ACKs can be sent only once in a while to save bandwidth, so we do not need space for them at every packet (think TCP).

The SCTP verification tag is used to be sure that we are talking to the right person. we have crypto for that.

The version of the protocol does not change with every packet, so the “QUIC version” seems pretty useless, if not for handshakes. So we track that only in the handshake. FEC data does not change at every packet either, so there’s no need for a full byte there. There are also different ways to do FEC, what is good today might not be good tomorrow, so we need to be able to extend it. Let’s decide what to use during handshake. Same for checksum.

The fun part is that we don’t really need a lot of fixed space for this in the handshake, we just need to decide what to use. The rest can be connection-dependent

Alignment

As you may have noticed, all headers, except for QUIC, are aligned to 4 bytes.

This was necessary, since in older processors misaligned data was really bad This is not so true today, but it can still cause more cache miss and is can still slow things down.
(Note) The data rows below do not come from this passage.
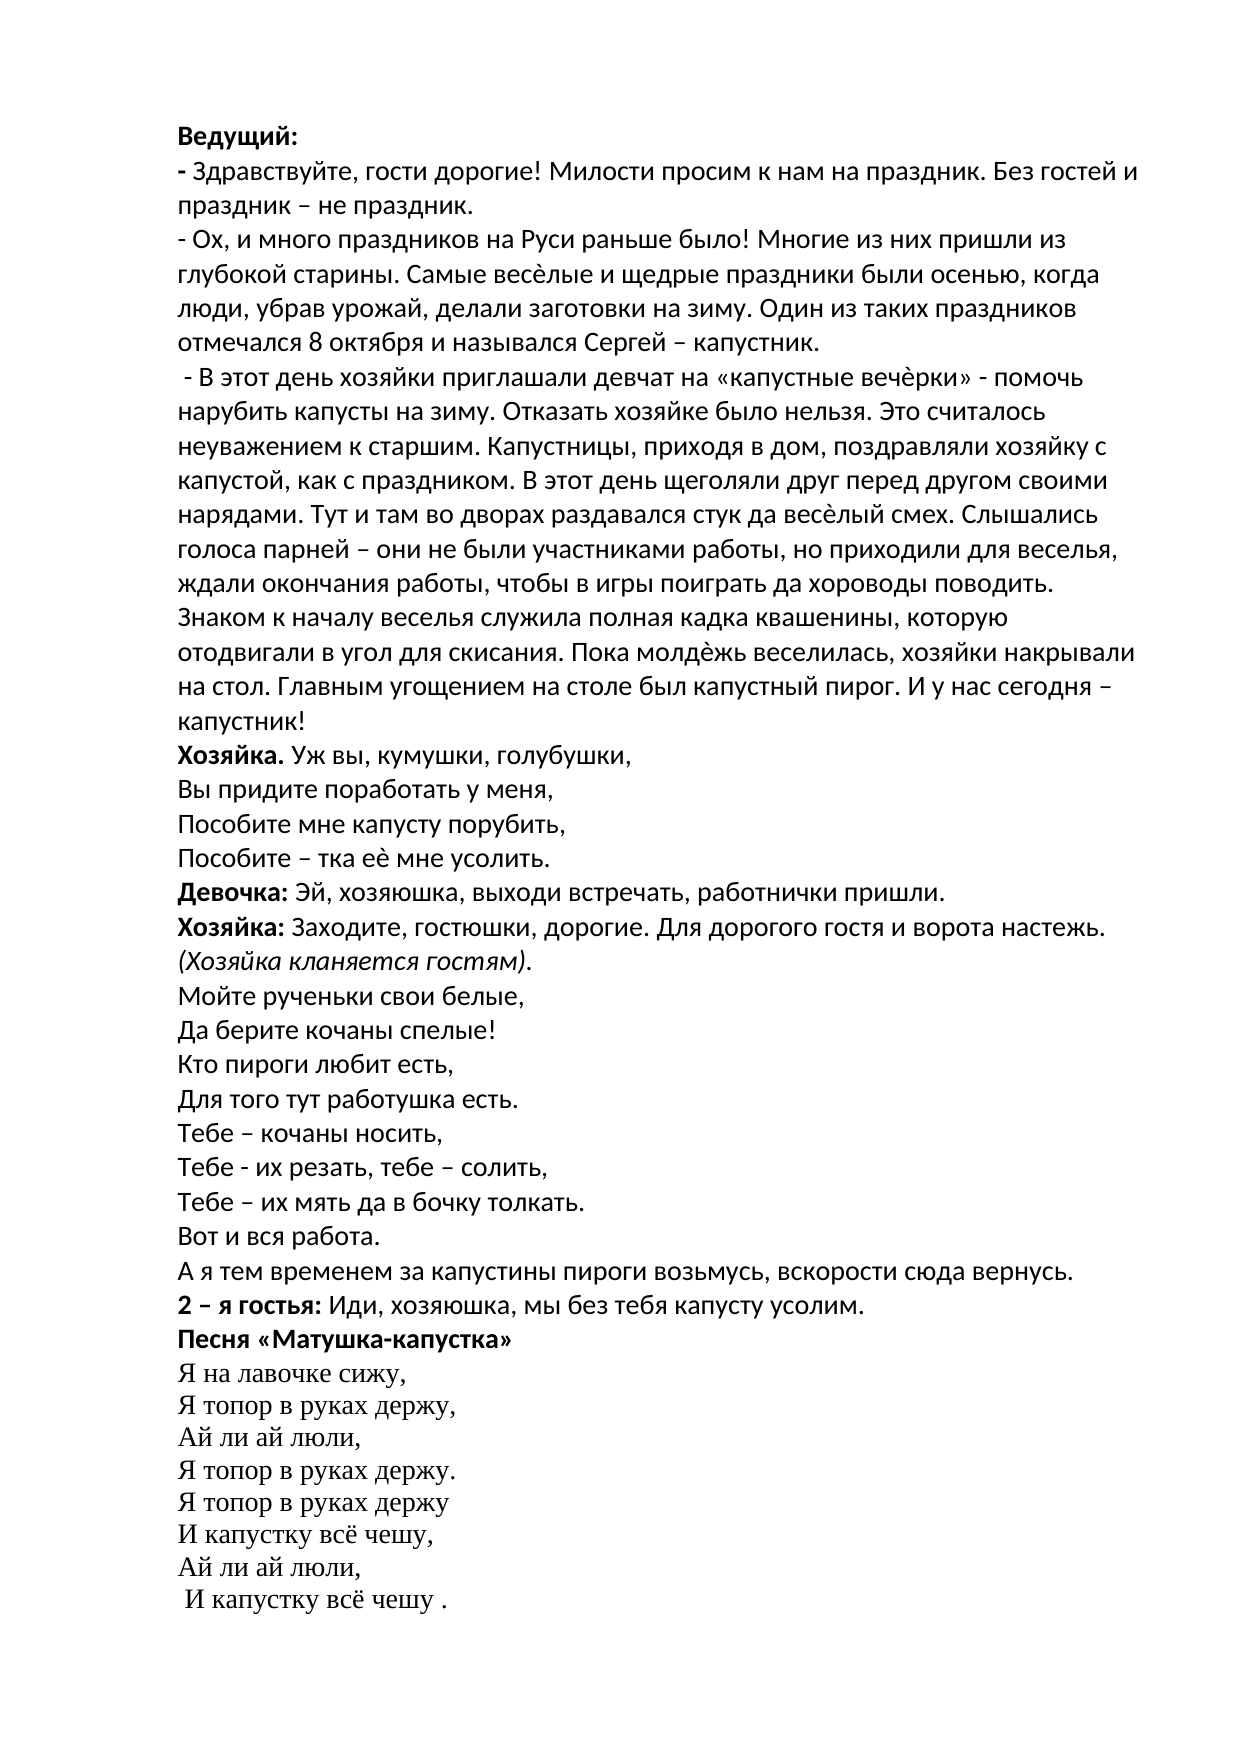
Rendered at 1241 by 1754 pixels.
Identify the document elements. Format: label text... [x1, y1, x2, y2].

text А я тем временем за капустины пироги возьмусь, вскорости сюда вернусь. [177, 1252, 1152, 1287]
text Пособите – тка еѐ мне усолить. [177, 840, 1152, 874]
text нарубить капусты на зиму. Отказать хозяйке было нельзя. Это считалось [177, 393, 1152, 427]
text Я на лавочке сижу, Я топор в руках держу, Ай ли ай люли, Я топор в руках держу. [177, 1356, 1152, 1485]
text Знаком к началу веселья служила полная кадка квашенины, которую отодвигали в угол для скисания. Пока молдѐжь веселилась, хозяйки накрывали на стол. Главным угощением на столе был капустный пирог. И у нас сегодня – капустник! [177, 599, 1152, 737]
text Тебе - их резать, тебе – солить, [177, 1149, 1152, 1184]
text Мойте рученьки свои белые, [177, 977, 1152, 1012]
text - Здравствуйте, гости дорогие! Милости просим к нам на праздник. Без гостей и праздник – не праздник. [177, 152, 1152, 221]
text Тебе – их мять да в бочку толкать. [177, 1184, 1152, 1218]
text Хозяйка. Уж вы, кумушки, голубушки, [177, 737, 1152, 771]
text (Хозяйка кланяется гостям). [177, 943, 1152, 977]
text Вот и вся работа. [177, 1218, 1152, 1252]
text Вы придите поработать у меня, [177, 771, 1152, 806]
text глубокой старины. Самые весѐлые и щедрые праздники были осенью, когда люди, убрав урожай, делали заготовки на зиму. Один из таких праздников отмечался 8 октября и назывался Сергей – капустник. [177, 256, 1152, 359]
text Ведущий: [177, 118, 1152, 152]
text Я топор в руках держу И капустку всё чешу, Ай ли ай люли, И капустку всё чешу . [177, 1485, 1152, 1615]
text - Ох, и много праздников на Руси раньше было! Многие из них пришли из [177, 221, 1152, 256]
text - В этот день хозяйки приглашали девчат на «капустные вечѐрки» - помочь [177, 359, 1152, 393]
text Девочка: Эй, хозяюшка, выходи встречать, работнички пришли. [177, 874, 1152, 909]
text 2 – я гостья: Иди, хозяюшка, мы без тебя капусту усолим. [177, 1287, 1152, 1321]
text Для того тут работушка есть. [177, 1081, 1152, 1115]
text нарядами. Тут и там во дворах раздавался стук да весѐлый смех. Слышались голоса парней – они не были участниками работы, но приходили для веселья, ждали окончания работы, чтобы в игры поиграть да хороводы поводить. [177, 496, 1152, 599]
text Да берите кочаны спелые! [177, 1012, 1152, 1046]
text Тебе – кочаны носить, [177, 1115, 1152, 1149]
text капустой, как с праздником. В этот день щеголяли друг перед другом своими [177, 462, 1152, 496]
text Кто пироги любит есть, [177, 1046, 1152, 1081]
text неуважением к старшим. Капустницы, приходя в дом, поздравляли хозяйку с [177, 427, 1152, 462]
text Хозяйка: Заходите, гостюшки, дорогие. Для дорогого гостя и ворота настежь. [177, 909, 1152, 943]
text Песня «Матушка-капустка» [177, 1321, 1152, 1356]
text Пособите мне капусту порубить, [177, 806, 1152, 840]
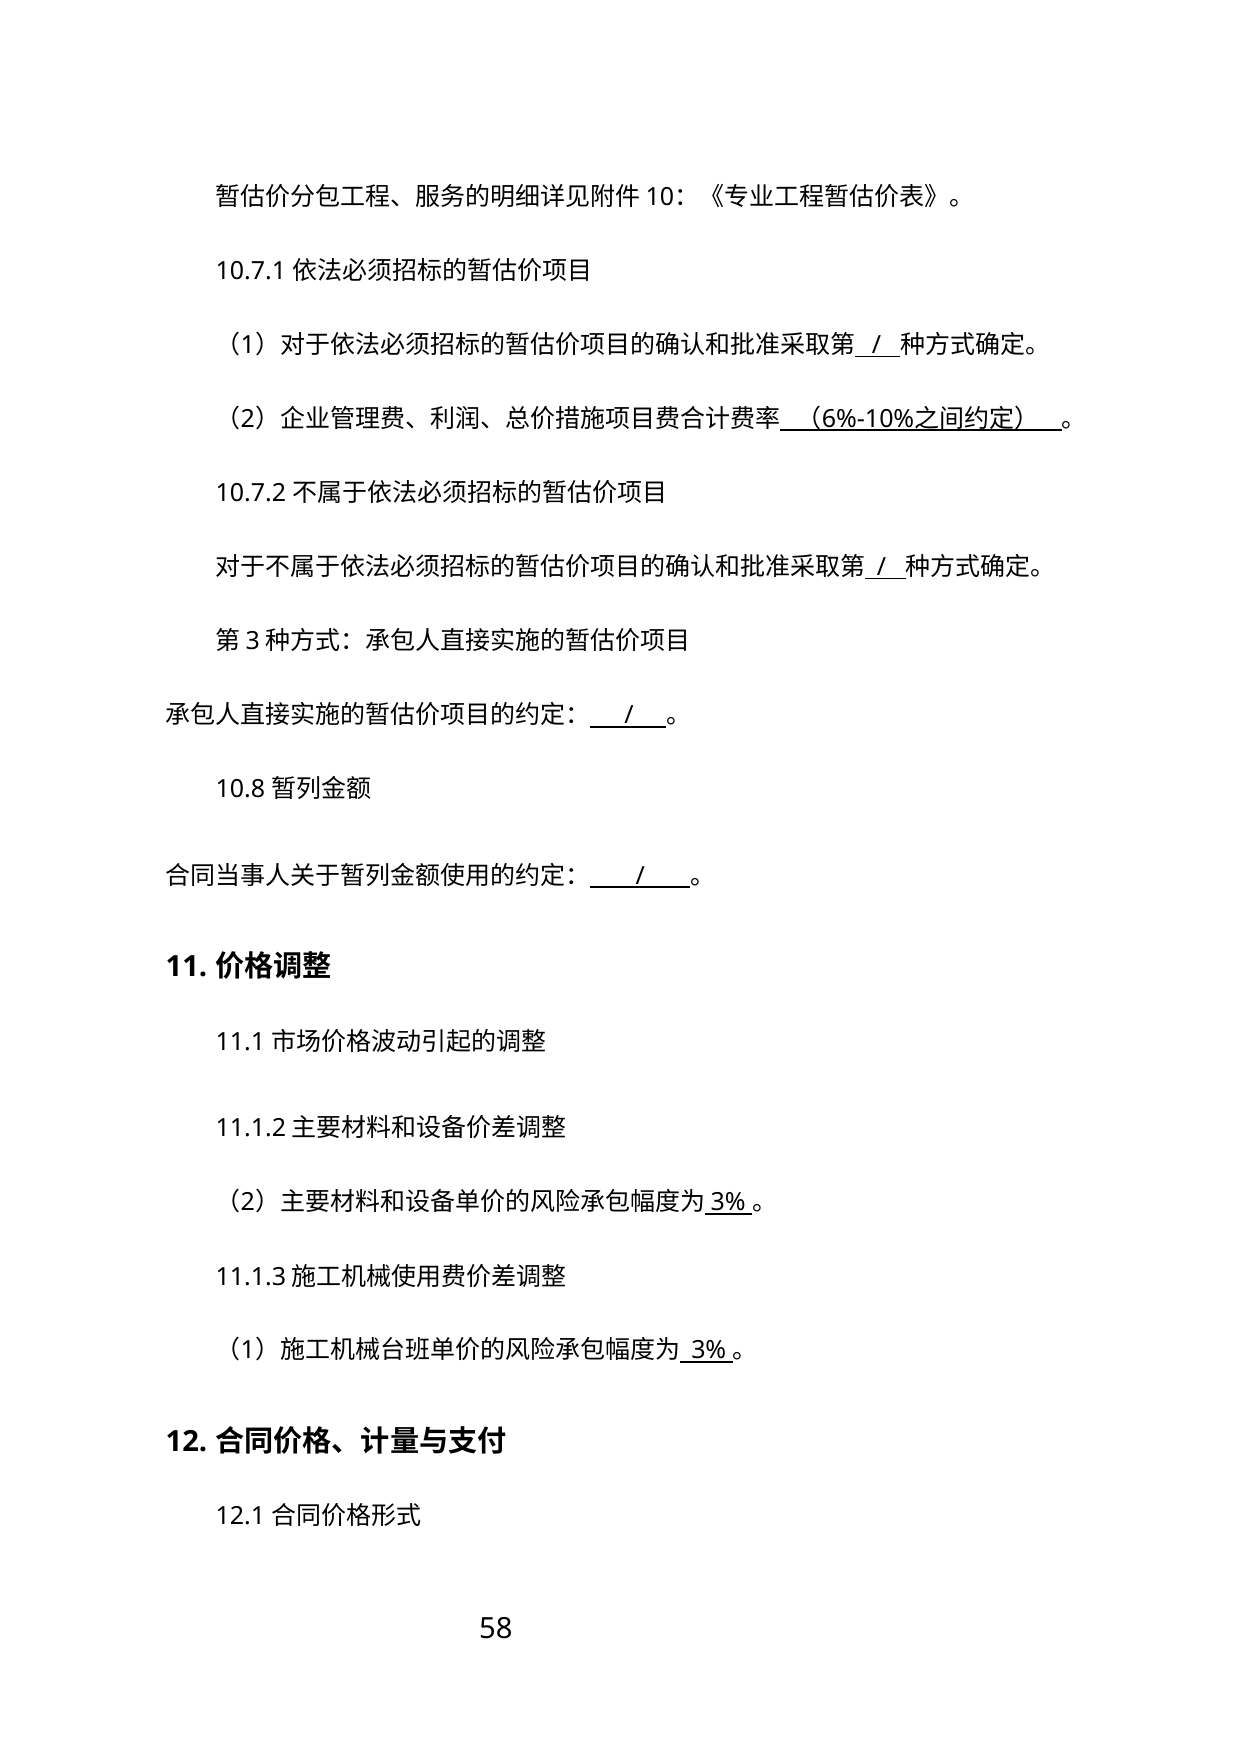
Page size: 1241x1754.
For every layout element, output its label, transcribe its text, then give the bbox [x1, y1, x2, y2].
QUIC seems to completely ignore this. In Fenrir we have something somewhere in the middle: the only thing that can cause misalignment is the padding, right at the beginning of the ciphertext.

Worry not though, as there are options during the handshake to let you decide whether Fenrir should align data or not.

Also, having a fixed length header (the stream header) surely helps to make parsing quicker and easier.

Is this all?

Well, there’s much more, but it includes how this interacts with encryption, too. I’ll probably edit this post in the future.